The study is limited by comparatively less engagement with people with OA and CLBP in the intervention development process that may have increased the acceptability and sustainability of the intervention, but will be addressed in the feasibility trial [36]. While it would have been preferable to specify the target behaviours in a more detailed way, most current OA and CLBP guidelines lack specificity in relation to physical activity and dietary changes for weight management [7, 82]. Indeed, recent evidence has reported health gains in those achieving below recommended physical activity levels [83, 84], and there is general consensus that due to concerns about pain exacerbation, people with chronic musculoskeletal pain should be supported to do activity according to their abilities [85, 86], as we have previously demonstrated in CLBP [87]. Nonetheless, the intervention included public health recommendations for 150 min of moderate intensity physical activity, as well as healthy eating and weight management guidance in addition to relevant statistics for the Irish population to promote behaviour change.

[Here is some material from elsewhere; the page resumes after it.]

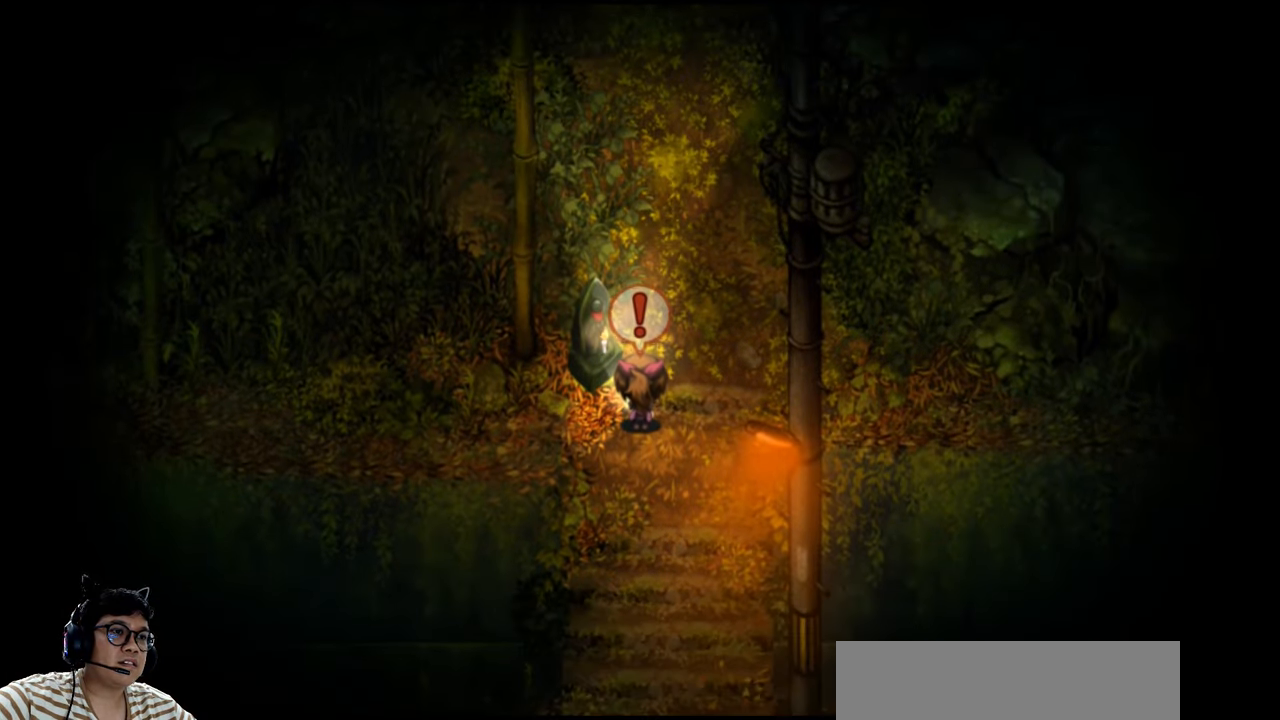
{"keys": [], "events": []}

While recommendations for resistance and flexibility exercises on 2 or 3 days each week [88] were conveyed to participants during SOLAS, they could have been specified more explicitly within the target behaviours without undermining autonomous motivation. In relation to the remaining SM behaviours, recent trials reporting positive effects have failed to quantify the use of pain coping skills, pharmacological or non-pharmacological pain management strategies by participants, thus limiting our ability to specify targets [8991]. Within the feasibility trial, the proportion of participants achieving recommended levels of physical activity and using the SM behaviours will be explored to allow their specification for a future definitive trial. Finally, potential socio-cultural and environmental determinants of physical activity and diet in the general population were not specifically addressed within our intervention due to lack of evidence [9294].

Conclusions

This study provides a detailed example of the application of the IM approach to the development of a theory-driven, group-based complex intervention designed to promote self-management, for evaluation in a feasibility trial. While IM is a time-intensive collaborative process, the range of methods and resultant high level of transparency is invaluable and allows replication by future complex intervention and trial developers.

Availability of supporting data

The data sets supporting the results of this article are included within the article and its additional files.